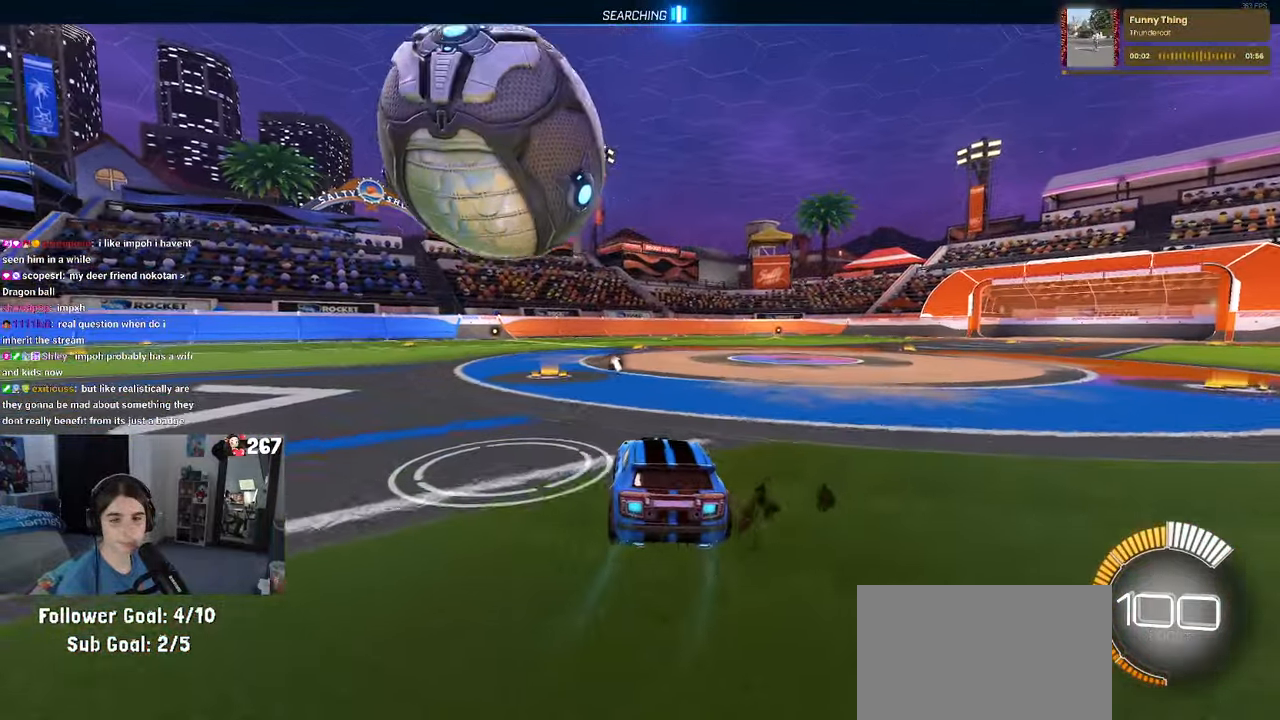
{"buttons": [], "left_stick": "center", "right_stick": "center", "events": [[100, "left_stick", "left"], [167, "R1", "down"], [200, "left_stick", "center"], [433, "R1", "up"]]}
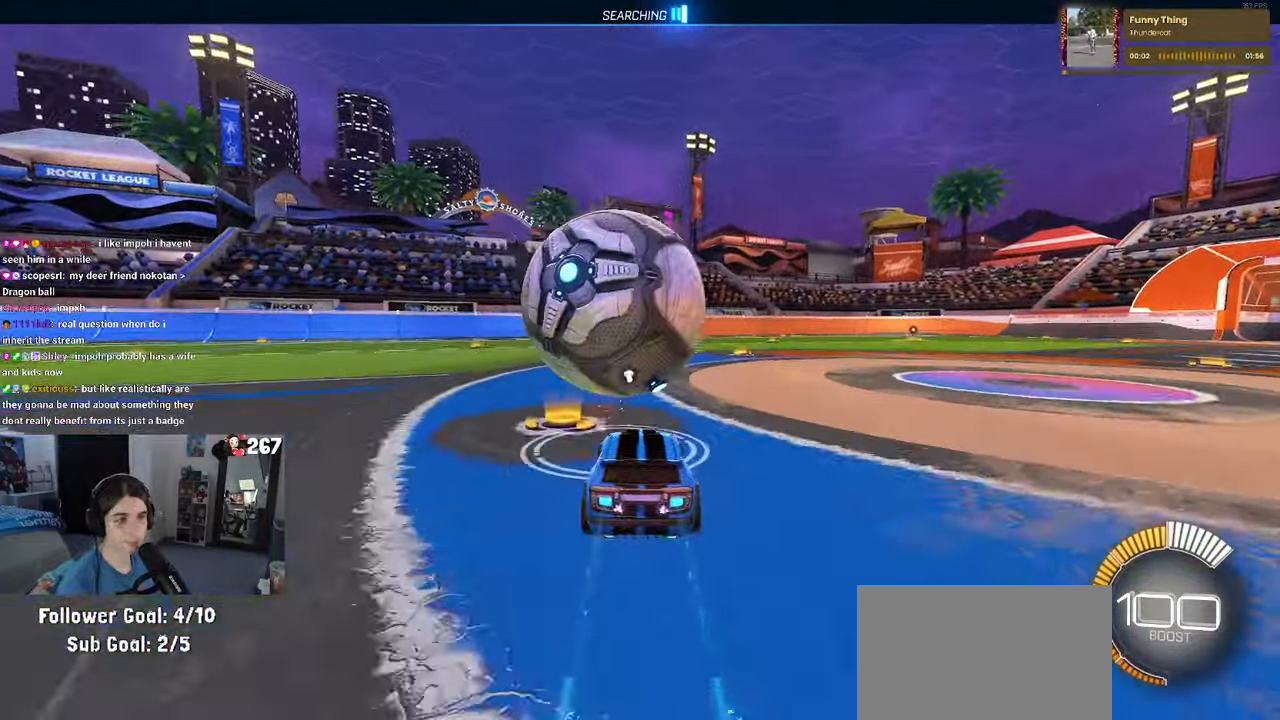
{"buttons": ["R1"], "left_stick": "left", "right_stick": "center", "events": [[100, "left_stick", "right"], [133, "R1", "down"], [250, "left_stick", "center"], [400, "left_stick", "left"]]}
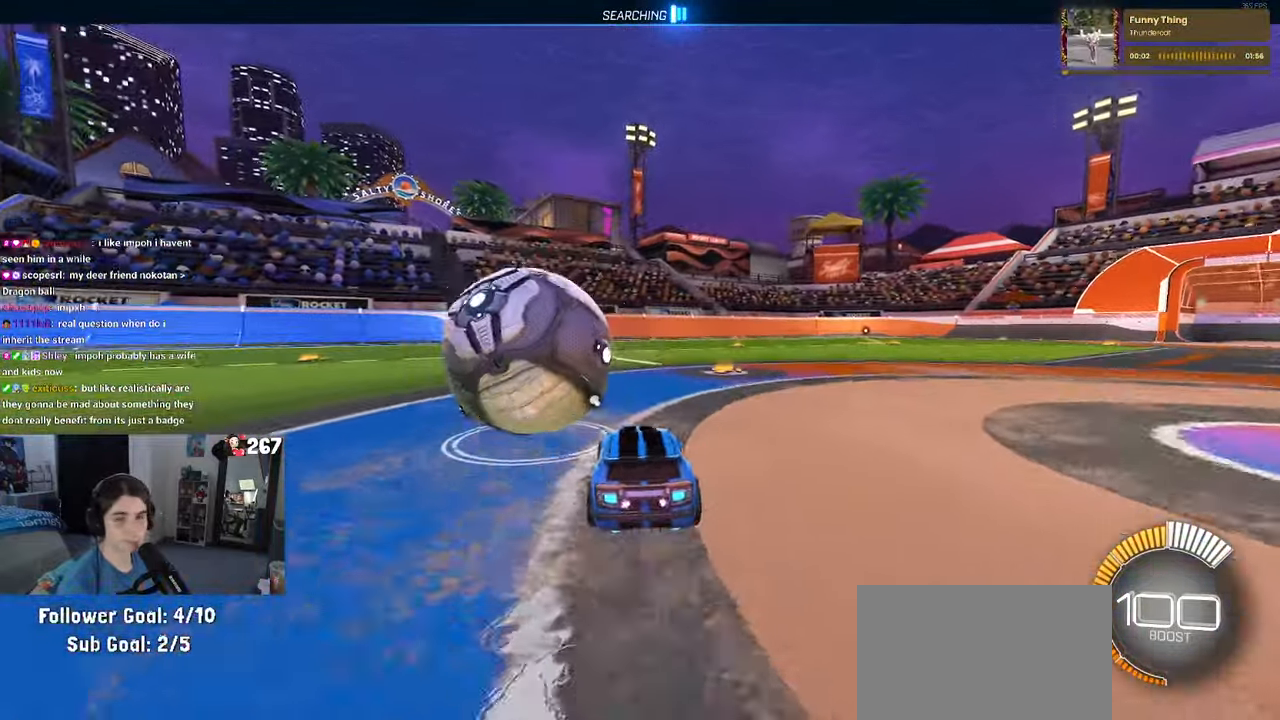
{"buttons": [], "left_stick": "left", "right_stick": "center", "events": [[50, "left_stick", "center"], [233, "R1", "up"], [400, "TRIANGLE", "down"], [400, "left_stick", "left"], [483, "TRIANGLE", "up"]]}
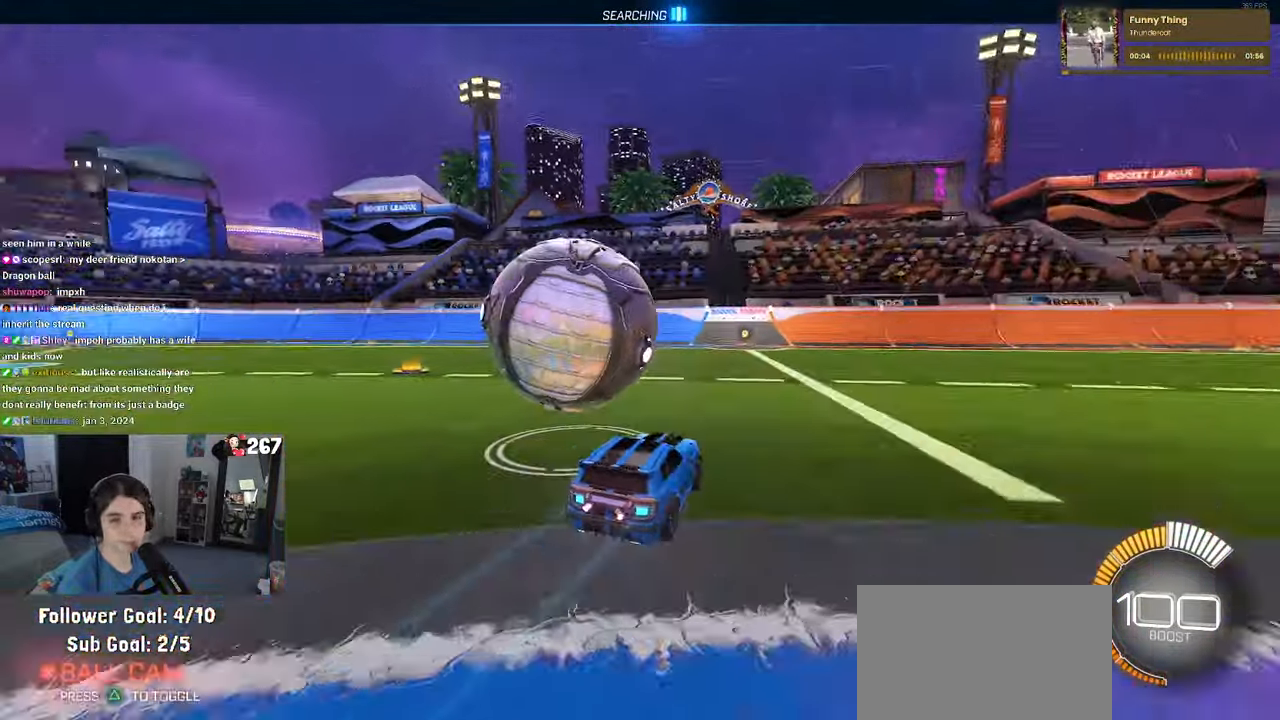
{"buttons": [], "left_stick": "center", "right_stick": "center", "events": [[17, "left_stick", "center"], [83, "L2", "down"], [250, "L2", "up"]]}
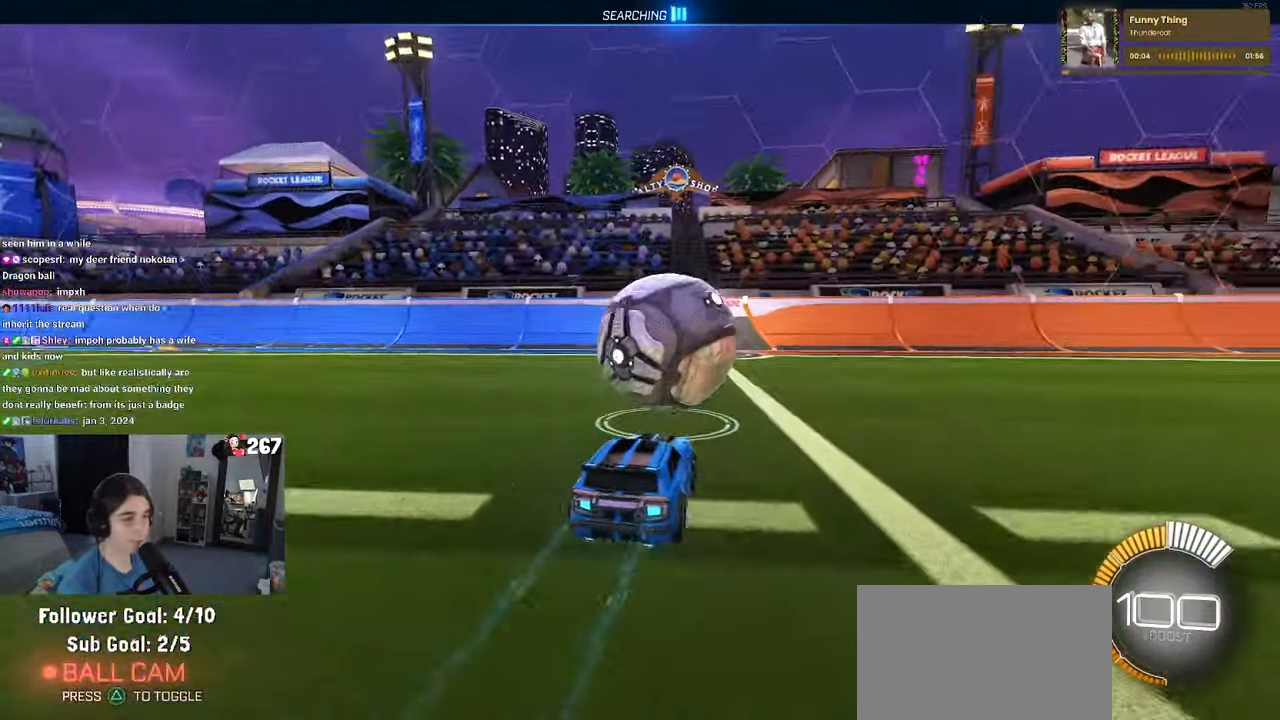
{"buttons": [], "left_stick": "center", "right_stick": "center", "events": []}
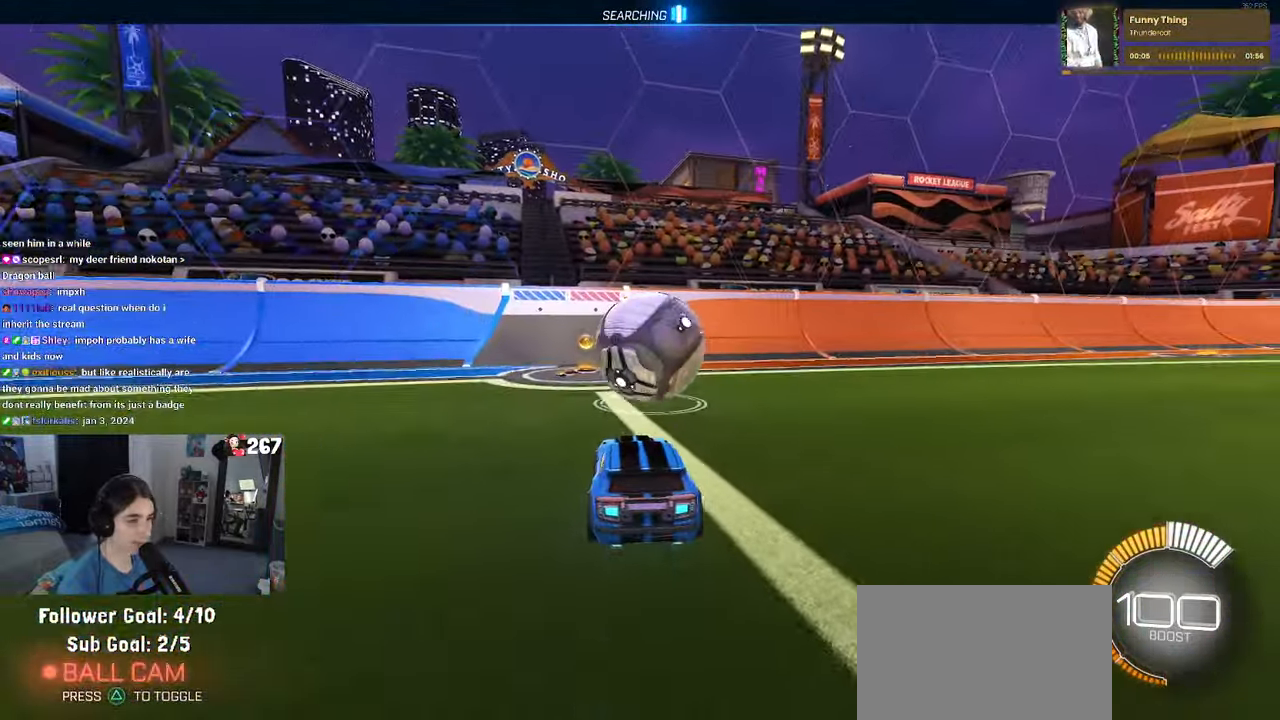
{"buttons": [], "left_stick": "left", "right_stick": "center", "events": [[200, "left_stick", "right"], [317, "left_stick", "center"], [434, "left_stick", "left"]]}
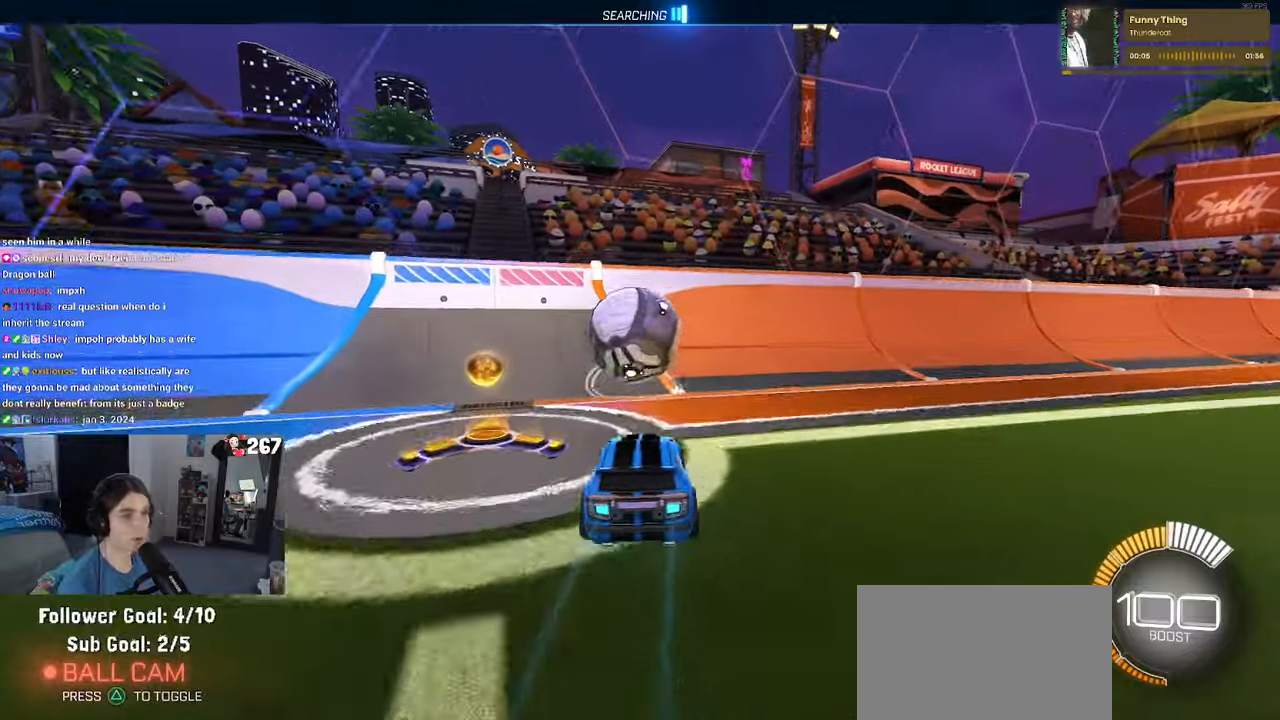
{"buttons": [], "left_stick": "center", "right_stick": "center", "events": [[34, "R1", "down"], [34, "left_stick", "center"], [417, "R1", "up"]]}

# [WHAT YOU WILL DO]
Would you return all of the data above word for word, omitting every picture?

# [ANSWER FOR THIS EXERCISE]
{"buttons": [], "left_stick": "center", "right_stick": "center", "events": [[100, "left_stick", "left"], [167, "R1", "down"], [200, "left_stick", "center"], [433, "R1", "up"]]}
{"buttons": ["R1"], "left_stick": "left", "right_stick": "center", "events": [[100, "left_stick", "right"], [133, "R1", "down"], [250, "left_stick", "center"], [400, "left_stick", "left"]]}
{"buttons": [], "left_stick": "left", "right_stick": "center", "events": [[50, "left_stick", "center"], [233, "R1", "up"], [400, "TRIANGLE", "down"], [400, "left_stick", "left"], [483, "TRIANGLE", "up"]]}
{"buttons": [], "left_stick": "center", "right_stick": "center", "events": [[17, "left_stick", "center"], [83, "L2", "down"], [250, "L2", "up"]]}
{"buttons": [], "left_stick": "center", "right_stick": "center", "events": []}
{"buttons": [], "left_stick": "left", "right_stick": "center", "events": [[200, "left_stick", "right"], [317, "left_stick", "center"], [434, "left_stick", "left"]]}
{"buttons": [], "left_stick": "center", "right_stick": "center", "events": [[34, "R1", "down"], [34, "left_stick", "center"], [417, "R1", "up"]]}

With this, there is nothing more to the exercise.